## WHAT TO DO:
How would the forum thread below, about favorite Rubik's Cube YouTube channels, go on? Continue it from its last post.

** START READING TEXT **

They aren't really tutorials, just more of him explaining his solves and stuff. And they are unlisted because he only wanted a few people to see them.


----------



## TiLiMayor (Feb 19, 2012)

xxoxia ftw..


----------



## ottozing (Feb 19, 2012)

aronpm said:


> They aren't really tutorials, just more of him explaining his solves and stuff. And they are unlisted because he only wanted a few people to see them.


 
fair enough. still would be cool to see them =P


----------



## rubiksarlen (Feb 19, 2012)

MMAP and fazrulz1 are both awesome. And I thought badmephisto is inactive??


----------



## funymunky (Feb 19, 2012)

I just watched badmephisto's videos on F2L today, and found them very effective. I learned so much more from him than I would've just looking at some algorithms.


----------



## Georgeanderre (Feb 22, 2012)

From the above... Badmephisto


----------



## BrainOfSweden (Feb 22, 2012)

The poll is missing a lot of the great channels, but I voted for badmephisto, his tutorials has helped me so much.


----------



## Kirjava (Feb 22, 2012)

ottozing said:


> fair enough. still would be cool to see them =P


 
They've been posted around the forum in various places. It's mostly just K4 example solves and fingertrick videos.


----------



## That70sShowDude (Feb 22, 2012)

Of those listed, Badmephisto or fazrulz1.

Other favorites are Speedcuber, Speedcuber023, masterofthebass, jammyman3014, rowehess, GDcuber, EricLimeback, nakaji1084, SimonGH3, syuhei222, timspurfan, TheAnonymousCuber, yumu1083, and xkiesterx when he made vids

I haven't logged onto my cubing channel in months though.



JackL said:


> Where's Monkeydude1313? He's pretty dang awesome.


 
Sorry, but he's an *******


----------



## Sillas (Feb 22, 2012)

Which Youtube Channel is best?

Maybe the Badmephisto's channel is more _useful_, because of the tutorials.


----------



## DYGH.Tjen (Feb 22, 2012)

That70sShowDude said:


> Sorry, but he's an *******


May I know why? Just curious. anyway, of those listed, I like fazrulz1, Badmephisto and MM&P. Faz is self-explanatory (pure awesomeness), meph's tutorials are among the best on the net, and MM&P likes V-cubes so much that it's funny to watch him.  Oh and he's funny too.

** END READING TEXT **
** START PROVIDED MATERIAL **

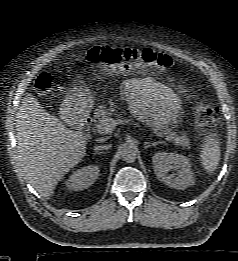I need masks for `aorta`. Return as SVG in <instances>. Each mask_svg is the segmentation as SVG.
Here are the masks:
<instances>
[{
  "mask_svg": "<svg viewBox=\"0 0 238 261\" xmlns=\"http://www.w3.org/2000/svg\"><path fill=\"white\" fill-rule=\"evenodd\" d=\"M121 156H122L123 161H125L127 163H132L137 158V150H136V148H134L132 146H125L121 150Z\"/></svg>",
  "mask_w": 238,
  "mask_h": 261,
  "instance_id": "762f6f07",
  "label": "aorta"
}]
</instances>
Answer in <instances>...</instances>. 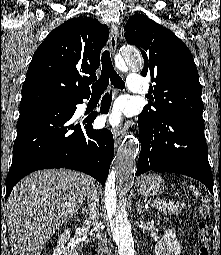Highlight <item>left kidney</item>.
<instances>
[{
    "label": "left kidney",
    "mask_w": 221,
    "mask_h": 255,
    "mask_svg": "<svg viewBox=\"0 0 221 255\" xmlns=\"http://www.w3.org/2000/svg\"><path fill=\"white\" fill-rule=\"evenodd\" d=\"M156 255H180L181 246L174 230H165L164 236L155 245Z\"/></svg>",
    "instance_id": "obj_1"
}]
</instances>
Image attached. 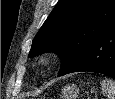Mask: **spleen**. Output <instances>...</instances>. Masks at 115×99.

** END PROVIDED MATERIAL **

## RESPONSE TO THE TASK:
----------



## souljahsu (Feb 22, 2012)

Crazybadcuber


----------



## Ickenicke (Feb 22, 2012)

Simon Westlunds channel is very good.


----------



## cubeflip (Feb 22, 2012)

I think thebackflipmaster's channel is very cool


----------



## Ickathu (Feb 22, 2012)

I said PestVic, but only because he didn't have any votes. lol. MMAP, Pentacubers, pestvic, and thrawst are all equal IMHO - they are just different.
I personally like my channel though


----------



## AndreiNistal (Feb 26, 2012)

I like convinsa.. She has lots of unboxings and reviews.. Her vids are the best


----------



## CADcubing1 (Jul 28, 2013)

Ok, how long ago was this thread posted because redkb and crazybadcuber's are the best cubers on youtube by far. Thrawst and Robh0629 (even though his channel was dedicated to other things as well as cubing) were awesome until they stopped making videos and Camcuber, AL60RI7HMIS7, and Cyoubx are noteworthy cubing channels too


----------



## MaikeruKonare (Jul 28, 2013)

crazybadcuber is the best.. then redKB... Your poll failed at life...


----------



## waffle=ijm (Jul 28, 2013)

boohoo poll created a year ago.


----------



## CADcubing1 (Jul 28, 2013)

Ok ok a year ago.. I failed I get it but this is the top 5 cubers on youtube in my opinion. (5- worst, 1- best)

5.MeMyselfandPi
4. Cyoubx
3. Thrawst and RobH0629 tied because they have stopped making videos but were really inspirational to me while they were still active channels
2. Crazybadcuber
1. REDKB!!!


----------



## Yellowsnow98 (Jul 28, 2013)

I know it's an old poll and thread, but at the moment Antoine Cantin's channel is very good.

Btw good luck in 2x2 final Antoine.


----------



## 5BLD (Jul 28, 2013)

Thrawst brings back memories, I loved his videos. But other than that I don't watch cubing videos.


----------



## Username (Jul 28, 2013)

XTownCuber


----------



## elrog (Jul 28, 2013)

REDKB is best. I'd say badmephisto is second. I also like Kirjava's channel though. I always type kijarva and have to go back and fix it...


----------



## YddEd (Jul 28, 2013)

crazybadcuber's *videos* are good.
2. MMAP/cyoubx
3. redKB
4. Thrawst
5. Antoine Cantin's channel
6. Dunno, too many


----------



## CADcubing1 (Jul 28, 2013)

I've never even heard of Antoine Cantin. Yeah Thrawst does bring back good memories, but the reason I like redkb best is because I like twisty puzzles as well as speedsolving and his videos are just so good.


----------



## Hyprul 9-ty2 (Jul 28, 2013)

"Best" is so subjective. My cubing channel is best at showing off solves done by a Malaysian university student in Canada.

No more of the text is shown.